▸ **DIRECTIONS FOR THIS TASK**
I need every line from the start of the material below up to and including the line containing "left elbow: (658, 189)", restated exactly, with the pictures omitted.

▸ **RECORDS FOR PROCESSING**
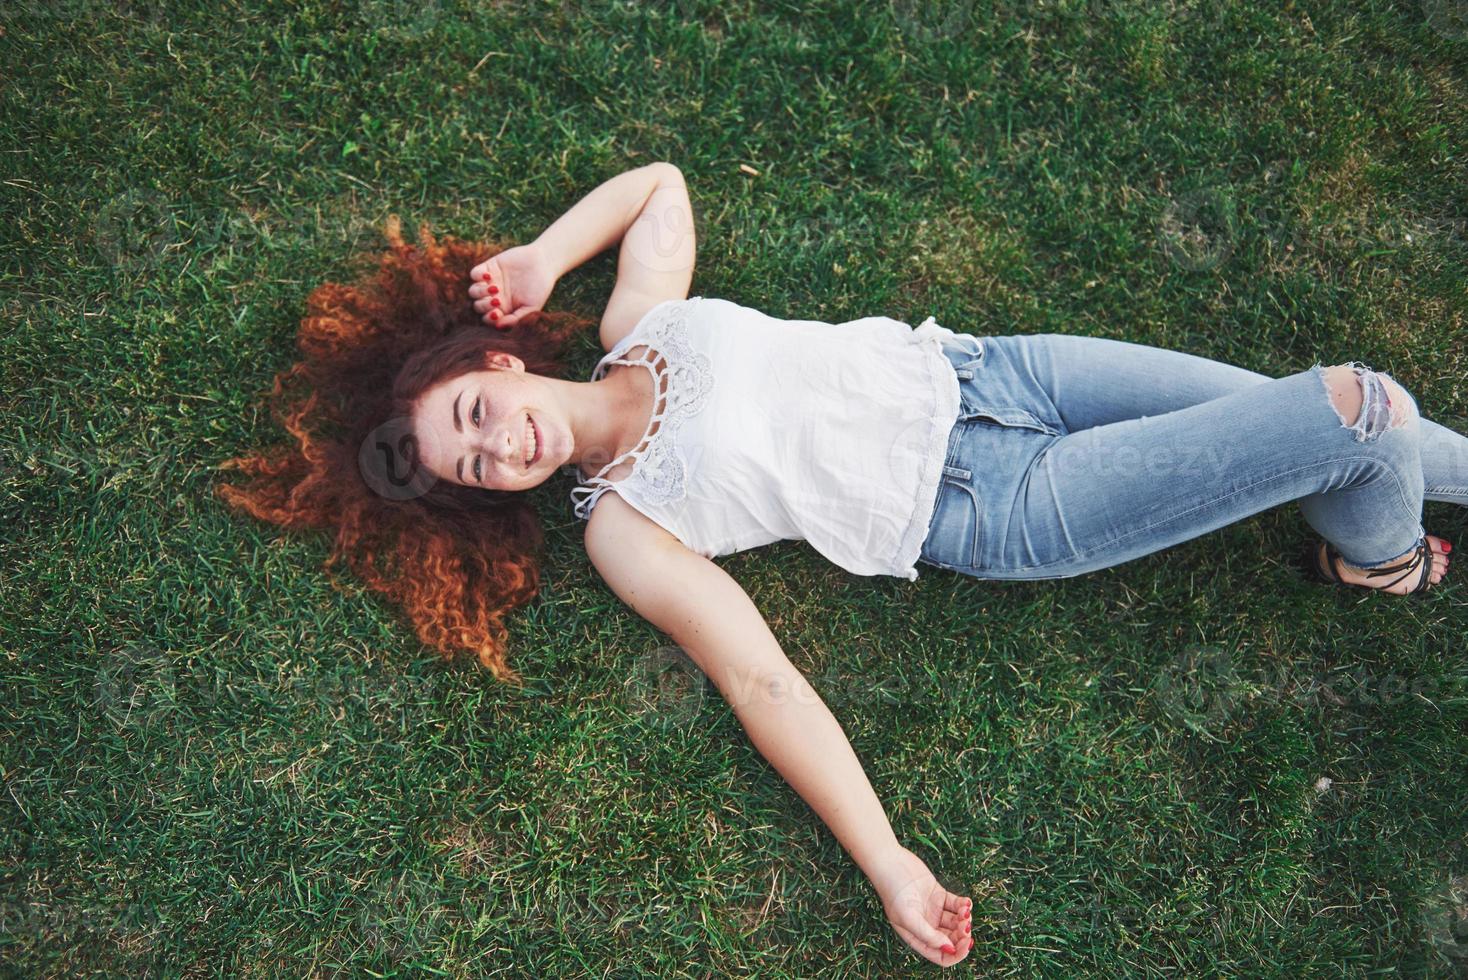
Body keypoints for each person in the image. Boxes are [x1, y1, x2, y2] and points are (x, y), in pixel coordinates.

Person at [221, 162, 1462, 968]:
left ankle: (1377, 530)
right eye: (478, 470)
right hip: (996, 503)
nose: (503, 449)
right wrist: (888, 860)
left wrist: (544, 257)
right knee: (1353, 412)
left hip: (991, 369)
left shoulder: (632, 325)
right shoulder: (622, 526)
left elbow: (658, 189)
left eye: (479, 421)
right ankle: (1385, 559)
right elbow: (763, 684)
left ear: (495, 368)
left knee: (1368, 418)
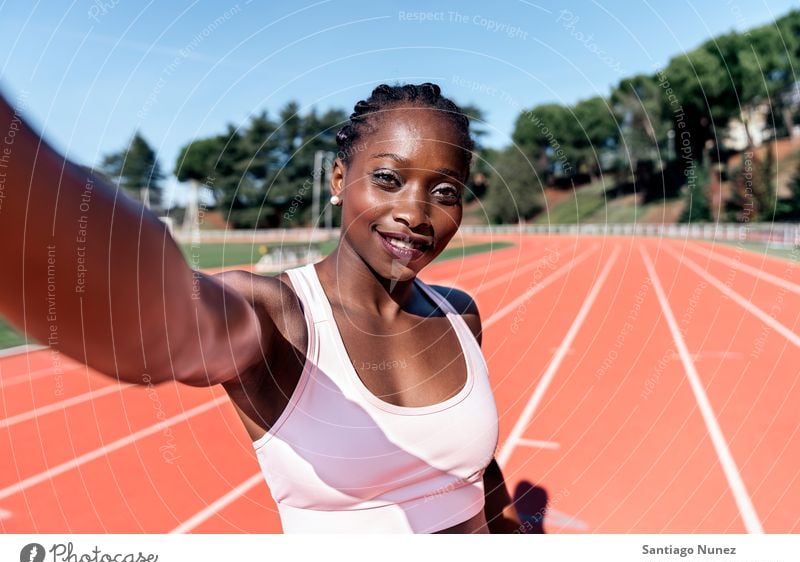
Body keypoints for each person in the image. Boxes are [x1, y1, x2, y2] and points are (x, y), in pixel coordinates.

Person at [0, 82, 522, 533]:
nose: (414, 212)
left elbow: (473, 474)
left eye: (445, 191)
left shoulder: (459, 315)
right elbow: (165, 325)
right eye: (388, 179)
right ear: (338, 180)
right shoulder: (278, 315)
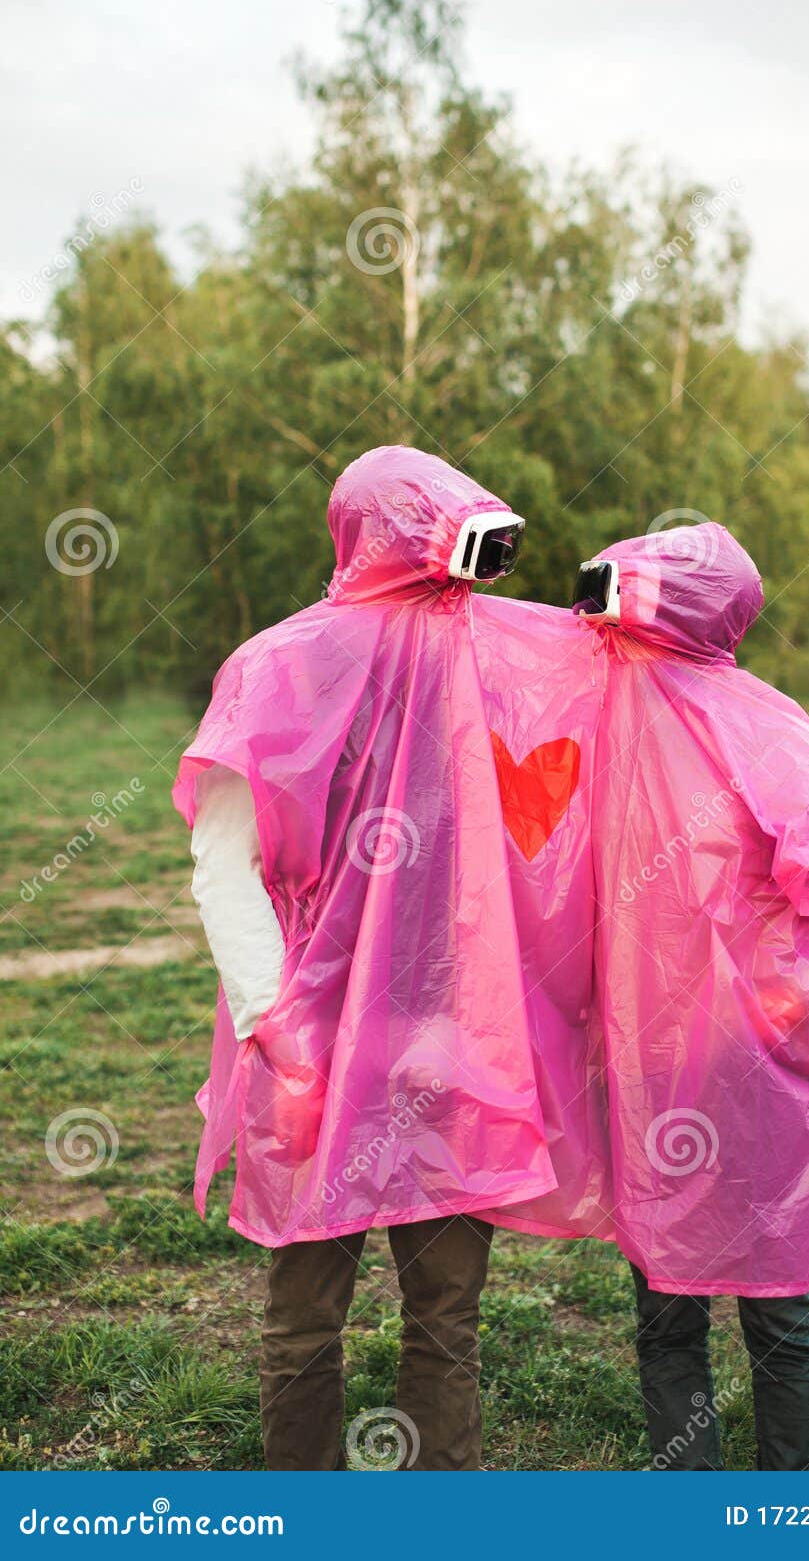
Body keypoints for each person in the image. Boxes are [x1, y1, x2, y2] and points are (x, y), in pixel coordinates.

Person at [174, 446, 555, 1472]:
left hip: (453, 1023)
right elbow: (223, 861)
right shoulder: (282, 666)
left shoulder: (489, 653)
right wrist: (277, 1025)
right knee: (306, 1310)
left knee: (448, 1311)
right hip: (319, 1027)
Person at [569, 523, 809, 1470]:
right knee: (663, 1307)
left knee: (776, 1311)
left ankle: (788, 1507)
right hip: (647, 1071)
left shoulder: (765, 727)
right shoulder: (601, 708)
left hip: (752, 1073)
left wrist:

▸ **SOLUTION TO THIS EXERCISE**
Body keypoints for each person in the image. Boxes are [x1, y1, x2, y2] and points are (x, y), in pixel coordinates.

Person at [221, 162, 1462, 968]:
left ankle: (1377, 530)
right eye: (478, 470)
right hip: (996, 503)
nose: (503, 449)
right wrist: (888, 860)
left wrist: (544, 257)
right knee: (1353, 412)
left hip: (991, 369)
left shoulder: (632, 325)
right shoulder: (622, 526)
left elbow: (658, 189)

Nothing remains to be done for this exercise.